April 12, 2010
Hon. Max Baucus
Chairman, Committee on Finance
United States Senate
Washington, DC 20510
Dear Chairman Baucus:
The U.S. Virgin Islands plans to give the world’s largest liquor company an estimated $2.6 billion in federal rum tax grants over 30 years to locate the company’s rum production in that territory. The USVI also wants to provide another multibillion dollar conglomerate a similar subsidy to expand its rum production in the islands.
By contrast, Puerto Rico only uses 6 percent of the rum tax grants it receives to assist its centuries-old rum industry and related jobs. Allegations that Puerto Rico supports the industry to a greater degree are blatantly false.
Attached are charts detailing Puerto Rico’s expenditures of the grants during territorial fiscal years 2006-2009 and an estimate for FY 2010. The data substantiates that assistance to the industry of $25 million a year averages only 6.1 percent of the federal rum tax grants (ranging from 5.5 percent to 6.6 percent.) This is a significant difference from the subsidy of more than 50 percent of the federal tax grants that the Virgin Islands has promised the company that would move from Puerto Rico.
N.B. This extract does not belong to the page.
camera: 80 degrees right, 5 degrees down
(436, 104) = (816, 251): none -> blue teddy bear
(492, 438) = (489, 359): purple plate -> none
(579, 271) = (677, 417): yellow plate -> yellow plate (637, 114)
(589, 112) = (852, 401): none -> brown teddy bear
USVI subsidies of more than the cost at which the rum is being sold would make it virtually impossible for Puerto Rican producers or companies in other segments of the industry to compete. In Puerto Rico, the excessive deals will surely lead to demands for comparable subsidies, and cost Puerto Rico’s budget hundreds of millions of dollars a year in new subsidies and/or lost federal rum tax grants.
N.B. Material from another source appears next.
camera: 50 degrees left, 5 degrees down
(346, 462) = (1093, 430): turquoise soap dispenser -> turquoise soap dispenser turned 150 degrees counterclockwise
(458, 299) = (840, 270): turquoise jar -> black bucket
Congress has generously given the Virgin Islands, like Puerto Rico, much of the federal tax on rum produced in the islands and in foreign countries to help pay for public services. Both territories should use the vast majority of the grant revenue for that purpose. Limiting the assistance that can be provided to companies to 10 percent of the grants would enable very generous support: Puerto Rican producers -- including the one that would move to the Virgin Islands -- have been profitable with less.
If Congress does not take action, Puerto Rico may be forced to take action and consider all options available to level the playing field to ultimately save its rum industry. Puerto Rico respectfully requests legislation, like H.R. 2122, that would provide a cap on the amount that companies can be given equal to but no greater than 10 percent of federal rum tax grants.